§ **WHAT YOU NEED TO DO**:
Produce an exact copy of the first line of the data below and each line after it, please, up to and including the one with "VIDEO BUKU FAST-2".

LISTED ENTRIES: Begin

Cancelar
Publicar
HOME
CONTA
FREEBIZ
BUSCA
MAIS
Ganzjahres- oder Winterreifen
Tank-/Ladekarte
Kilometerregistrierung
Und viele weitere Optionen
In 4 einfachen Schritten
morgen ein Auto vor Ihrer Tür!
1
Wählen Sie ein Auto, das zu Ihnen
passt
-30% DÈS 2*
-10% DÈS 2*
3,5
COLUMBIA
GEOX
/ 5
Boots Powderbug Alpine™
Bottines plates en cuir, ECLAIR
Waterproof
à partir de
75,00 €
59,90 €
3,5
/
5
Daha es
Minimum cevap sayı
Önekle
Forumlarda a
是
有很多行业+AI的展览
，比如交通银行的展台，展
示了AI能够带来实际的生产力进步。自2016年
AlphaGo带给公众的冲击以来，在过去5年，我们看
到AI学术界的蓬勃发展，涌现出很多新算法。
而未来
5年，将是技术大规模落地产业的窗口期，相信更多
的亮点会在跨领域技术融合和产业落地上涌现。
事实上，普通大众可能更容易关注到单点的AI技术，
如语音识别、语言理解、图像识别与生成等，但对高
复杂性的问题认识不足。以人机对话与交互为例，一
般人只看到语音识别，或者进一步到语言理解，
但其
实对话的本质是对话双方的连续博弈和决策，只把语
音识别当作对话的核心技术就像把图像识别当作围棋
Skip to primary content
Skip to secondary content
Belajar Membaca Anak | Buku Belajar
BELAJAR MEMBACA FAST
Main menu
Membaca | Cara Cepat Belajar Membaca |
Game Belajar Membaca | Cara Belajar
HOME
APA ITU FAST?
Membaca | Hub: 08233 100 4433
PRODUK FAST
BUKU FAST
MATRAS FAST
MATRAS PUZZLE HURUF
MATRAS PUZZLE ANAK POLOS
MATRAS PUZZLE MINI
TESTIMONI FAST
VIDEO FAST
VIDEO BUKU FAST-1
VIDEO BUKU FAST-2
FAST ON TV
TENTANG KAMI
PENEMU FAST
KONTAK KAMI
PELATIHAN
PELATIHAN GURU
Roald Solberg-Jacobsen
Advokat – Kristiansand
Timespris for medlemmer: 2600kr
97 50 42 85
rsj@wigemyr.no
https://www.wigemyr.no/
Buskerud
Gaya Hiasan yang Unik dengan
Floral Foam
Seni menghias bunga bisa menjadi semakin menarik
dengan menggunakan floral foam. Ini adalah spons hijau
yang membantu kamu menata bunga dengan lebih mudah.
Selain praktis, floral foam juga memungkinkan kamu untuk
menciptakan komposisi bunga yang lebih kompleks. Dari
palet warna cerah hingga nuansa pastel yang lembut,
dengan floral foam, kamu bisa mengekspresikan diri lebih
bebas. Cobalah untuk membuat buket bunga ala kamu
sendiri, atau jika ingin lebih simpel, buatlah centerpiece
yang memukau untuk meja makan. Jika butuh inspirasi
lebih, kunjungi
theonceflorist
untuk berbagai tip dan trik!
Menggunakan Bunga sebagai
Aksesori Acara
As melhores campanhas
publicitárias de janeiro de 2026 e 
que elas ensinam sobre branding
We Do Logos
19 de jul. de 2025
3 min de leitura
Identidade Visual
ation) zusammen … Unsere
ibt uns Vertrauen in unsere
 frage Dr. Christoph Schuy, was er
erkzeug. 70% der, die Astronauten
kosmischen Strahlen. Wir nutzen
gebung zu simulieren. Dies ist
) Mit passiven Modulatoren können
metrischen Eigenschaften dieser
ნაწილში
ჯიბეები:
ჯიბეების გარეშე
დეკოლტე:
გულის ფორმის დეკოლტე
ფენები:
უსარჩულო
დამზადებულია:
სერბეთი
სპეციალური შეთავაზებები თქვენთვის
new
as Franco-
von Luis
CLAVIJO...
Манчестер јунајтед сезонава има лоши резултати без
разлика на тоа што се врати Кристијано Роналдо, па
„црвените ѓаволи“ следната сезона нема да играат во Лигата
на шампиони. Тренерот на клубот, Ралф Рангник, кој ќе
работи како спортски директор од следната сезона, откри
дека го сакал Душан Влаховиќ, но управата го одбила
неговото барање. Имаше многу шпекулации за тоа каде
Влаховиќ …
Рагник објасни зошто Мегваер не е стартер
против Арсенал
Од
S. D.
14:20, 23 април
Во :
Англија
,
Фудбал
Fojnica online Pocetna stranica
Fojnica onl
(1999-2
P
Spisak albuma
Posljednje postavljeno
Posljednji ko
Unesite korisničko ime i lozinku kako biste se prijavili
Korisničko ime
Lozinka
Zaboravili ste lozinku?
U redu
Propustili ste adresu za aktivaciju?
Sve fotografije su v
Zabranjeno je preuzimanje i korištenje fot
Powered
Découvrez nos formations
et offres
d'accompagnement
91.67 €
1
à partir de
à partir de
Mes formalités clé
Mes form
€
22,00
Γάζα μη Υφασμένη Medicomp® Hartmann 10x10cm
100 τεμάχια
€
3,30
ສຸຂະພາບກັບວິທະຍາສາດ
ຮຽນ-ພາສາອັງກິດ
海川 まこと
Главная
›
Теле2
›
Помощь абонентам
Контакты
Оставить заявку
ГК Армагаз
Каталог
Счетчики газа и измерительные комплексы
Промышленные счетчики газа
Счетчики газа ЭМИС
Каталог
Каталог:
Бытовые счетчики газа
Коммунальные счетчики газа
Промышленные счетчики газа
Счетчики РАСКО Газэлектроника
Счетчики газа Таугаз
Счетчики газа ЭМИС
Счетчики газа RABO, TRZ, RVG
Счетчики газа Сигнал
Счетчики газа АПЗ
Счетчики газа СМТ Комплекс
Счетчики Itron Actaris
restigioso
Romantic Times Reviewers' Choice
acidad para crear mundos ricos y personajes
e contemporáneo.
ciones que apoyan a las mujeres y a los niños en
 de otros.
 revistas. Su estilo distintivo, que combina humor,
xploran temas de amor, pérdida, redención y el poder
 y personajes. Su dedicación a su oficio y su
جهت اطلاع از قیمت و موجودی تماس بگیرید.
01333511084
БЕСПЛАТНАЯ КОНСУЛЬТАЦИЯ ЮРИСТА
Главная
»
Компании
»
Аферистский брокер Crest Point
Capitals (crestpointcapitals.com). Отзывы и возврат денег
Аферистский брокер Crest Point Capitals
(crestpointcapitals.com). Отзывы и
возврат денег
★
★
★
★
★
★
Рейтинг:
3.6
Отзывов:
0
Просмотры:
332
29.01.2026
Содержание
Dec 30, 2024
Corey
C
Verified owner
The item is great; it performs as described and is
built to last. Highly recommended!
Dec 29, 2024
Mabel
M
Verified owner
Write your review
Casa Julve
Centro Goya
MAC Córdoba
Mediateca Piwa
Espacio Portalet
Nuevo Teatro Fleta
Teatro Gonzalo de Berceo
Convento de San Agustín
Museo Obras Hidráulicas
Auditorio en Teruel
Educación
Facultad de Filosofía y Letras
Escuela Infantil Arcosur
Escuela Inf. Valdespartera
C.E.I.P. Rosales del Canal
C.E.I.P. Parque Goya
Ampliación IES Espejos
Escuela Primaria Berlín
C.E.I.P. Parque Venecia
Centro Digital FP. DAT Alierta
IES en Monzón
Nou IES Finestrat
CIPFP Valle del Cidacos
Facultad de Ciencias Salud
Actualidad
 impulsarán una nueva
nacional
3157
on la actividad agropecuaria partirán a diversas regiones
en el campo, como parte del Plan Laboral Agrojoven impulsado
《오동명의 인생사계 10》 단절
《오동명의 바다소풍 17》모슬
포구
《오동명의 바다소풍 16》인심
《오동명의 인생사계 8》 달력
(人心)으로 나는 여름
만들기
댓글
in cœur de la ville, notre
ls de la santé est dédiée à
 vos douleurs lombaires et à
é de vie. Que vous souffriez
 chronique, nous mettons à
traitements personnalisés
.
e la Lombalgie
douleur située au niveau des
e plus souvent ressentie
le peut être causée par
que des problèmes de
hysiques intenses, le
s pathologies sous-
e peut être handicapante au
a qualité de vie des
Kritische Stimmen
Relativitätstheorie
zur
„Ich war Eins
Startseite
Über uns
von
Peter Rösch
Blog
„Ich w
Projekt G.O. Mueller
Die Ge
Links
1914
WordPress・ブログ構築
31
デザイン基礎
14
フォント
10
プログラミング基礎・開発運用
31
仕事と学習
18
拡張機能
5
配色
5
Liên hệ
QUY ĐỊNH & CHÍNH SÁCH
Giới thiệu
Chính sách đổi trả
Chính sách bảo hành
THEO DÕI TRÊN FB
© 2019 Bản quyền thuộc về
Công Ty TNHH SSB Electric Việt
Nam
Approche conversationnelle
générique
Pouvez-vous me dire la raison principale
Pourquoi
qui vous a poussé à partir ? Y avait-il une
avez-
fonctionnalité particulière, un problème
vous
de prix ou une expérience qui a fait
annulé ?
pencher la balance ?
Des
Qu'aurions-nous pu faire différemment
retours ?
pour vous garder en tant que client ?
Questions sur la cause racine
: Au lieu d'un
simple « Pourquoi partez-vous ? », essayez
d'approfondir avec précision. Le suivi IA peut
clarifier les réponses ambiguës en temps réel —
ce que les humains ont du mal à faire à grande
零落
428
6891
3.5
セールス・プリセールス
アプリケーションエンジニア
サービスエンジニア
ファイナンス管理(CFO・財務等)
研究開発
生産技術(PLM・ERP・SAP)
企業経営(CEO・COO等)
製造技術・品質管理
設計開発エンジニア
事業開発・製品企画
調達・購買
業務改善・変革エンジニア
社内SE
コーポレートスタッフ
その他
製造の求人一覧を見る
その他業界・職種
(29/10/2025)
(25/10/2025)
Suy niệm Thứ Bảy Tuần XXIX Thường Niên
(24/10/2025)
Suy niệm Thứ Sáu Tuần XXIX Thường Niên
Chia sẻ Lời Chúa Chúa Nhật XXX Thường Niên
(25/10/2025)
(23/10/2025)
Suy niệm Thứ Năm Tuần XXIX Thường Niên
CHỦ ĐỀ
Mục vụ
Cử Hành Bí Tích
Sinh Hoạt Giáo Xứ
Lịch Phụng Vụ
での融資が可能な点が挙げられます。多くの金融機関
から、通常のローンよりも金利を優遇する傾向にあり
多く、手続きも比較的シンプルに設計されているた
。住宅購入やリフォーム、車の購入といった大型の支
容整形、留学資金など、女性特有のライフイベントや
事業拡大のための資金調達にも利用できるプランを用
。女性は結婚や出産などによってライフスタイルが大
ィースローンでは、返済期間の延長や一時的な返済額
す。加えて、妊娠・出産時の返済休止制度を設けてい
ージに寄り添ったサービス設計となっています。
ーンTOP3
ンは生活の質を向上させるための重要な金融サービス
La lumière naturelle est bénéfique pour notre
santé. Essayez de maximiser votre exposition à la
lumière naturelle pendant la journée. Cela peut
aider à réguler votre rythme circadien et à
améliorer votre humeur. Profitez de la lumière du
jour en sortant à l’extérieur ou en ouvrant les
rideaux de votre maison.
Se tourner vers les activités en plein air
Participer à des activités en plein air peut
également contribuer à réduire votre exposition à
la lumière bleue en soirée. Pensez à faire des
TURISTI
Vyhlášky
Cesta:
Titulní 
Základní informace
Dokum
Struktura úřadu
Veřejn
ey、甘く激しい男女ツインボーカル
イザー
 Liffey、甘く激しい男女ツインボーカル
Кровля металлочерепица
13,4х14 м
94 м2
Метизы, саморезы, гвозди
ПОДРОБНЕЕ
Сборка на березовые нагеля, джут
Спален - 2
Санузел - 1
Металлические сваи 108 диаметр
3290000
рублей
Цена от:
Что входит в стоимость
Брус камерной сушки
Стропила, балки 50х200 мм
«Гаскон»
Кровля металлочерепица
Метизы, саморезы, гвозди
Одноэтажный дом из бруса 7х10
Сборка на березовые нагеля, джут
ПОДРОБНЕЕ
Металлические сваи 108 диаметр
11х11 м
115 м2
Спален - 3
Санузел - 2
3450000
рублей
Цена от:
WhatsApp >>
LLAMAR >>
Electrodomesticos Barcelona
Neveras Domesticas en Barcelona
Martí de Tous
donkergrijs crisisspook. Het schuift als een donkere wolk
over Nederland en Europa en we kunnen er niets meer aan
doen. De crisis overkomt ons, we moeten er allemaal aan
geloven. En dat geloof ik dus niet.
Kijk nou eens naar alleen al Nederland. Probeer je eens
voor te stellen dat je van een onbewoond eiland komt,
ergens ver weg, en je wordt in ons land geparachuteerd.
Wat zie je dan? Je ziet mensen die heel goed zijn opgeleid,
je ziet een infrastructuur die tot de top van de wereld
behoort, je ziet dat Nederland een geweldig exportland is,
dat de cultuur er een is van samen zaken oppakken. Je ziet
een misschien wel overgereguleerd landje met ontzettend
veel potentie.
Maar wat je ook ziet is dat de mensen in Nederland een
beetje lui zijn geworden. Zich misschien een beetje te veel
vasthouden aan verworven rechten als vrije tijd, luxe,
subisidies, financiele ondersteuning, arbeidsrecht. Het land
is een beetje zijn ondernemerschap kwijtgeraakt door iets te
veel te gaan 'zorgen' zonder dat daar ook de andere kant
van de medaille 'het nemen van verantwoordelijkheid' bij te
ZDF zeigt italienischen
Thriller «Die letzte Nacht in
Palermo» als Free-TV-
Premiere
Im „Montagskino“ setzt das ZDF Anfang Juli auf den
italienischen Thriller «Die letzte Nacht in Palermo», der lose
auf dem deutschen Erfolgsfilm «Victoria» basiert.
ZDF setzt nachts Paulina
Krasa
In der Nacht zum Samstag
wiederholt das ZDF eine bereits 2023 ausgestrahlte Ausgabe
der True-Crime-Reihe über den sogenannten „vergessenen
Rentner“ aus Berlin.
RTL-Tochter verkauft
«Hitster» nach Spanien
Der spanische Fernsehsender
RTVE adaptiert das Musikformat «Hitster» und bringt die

LISTED ENTRIES: End

§ **YOUR SOLUTION**:
Cancelar
Publicar
HOME
CONTA
FREEBIZ
BUSCA
MAIS
Ganzjahres- oder Winterreifen
Tank-/Ladekarte
Kilometerregistrierung
Und viele weitere Optionen
In 4 einfachen Schritten
morgen ein Auto vor Ihrer Tür!
1
Wählen Sie ein Auto, das zu Ihnen
passt
-30% DÈS 2*
-10% DÈS 2*
3,5
COLUMBIA
GEOX
/ 5
Boots Powderbug Alpine™
Bottines plates en cuir, ECLAIR
Waterproof
à partir de
75,00 €
59,90 €
3,5
/
5
Daha es
Minimum cevap sayı
Önekle
Forumlarda a
是
有很多行业+AI的展览
，比如交通银行的展台，展
示了AI能够带来实际的生产力进步。自2016年
AlphaGo带给公众的冲击以来，在过去5年，我们看
到AI学术界的蓬勃发展，涌现出很多新算法。
而未来
5年，将是技术大规模落地产业的窗口期，相信更多
的亮点会在跨领域技术融合和产业落地上涌现。
事实上，普通大众可能更容易关注到单点的AI技术，
如语音识别、语言理解、图像识别与生成等，但对高
复杂性的问题认识不足。以人机对话与交互为例，一
般人只看到语音识别，或者进一步到语言理解，
但其
实对话的本质是对话双方的连续博弈和决策，只把语
音识别当作对话的核心技术就像把图像识别当作围棋
Skip to primary content
Skip to secondary content
Belajar Membaca Anak | Buku Belajar
BELAJAR MEMBACA FAST
Main menu
Membaca | Cara Cepat Belajar Membaca |
Game Belajar Membaca | Cara Belajar
HOME
APA ITU FAST?
Membaca | Hub: 08233 100 4433
PRODUK FAST
BUKU FAST
MATRAS FAST
MATRAS PUZZLE HURUF
MATRAS PUZZLE ANAK POLOS
MATRAS PUZZLE MINI
TESTIMONI FAST
VIDEO FAST
VIDEO BUKU FAST-1
VIDEO BUKU FAST-2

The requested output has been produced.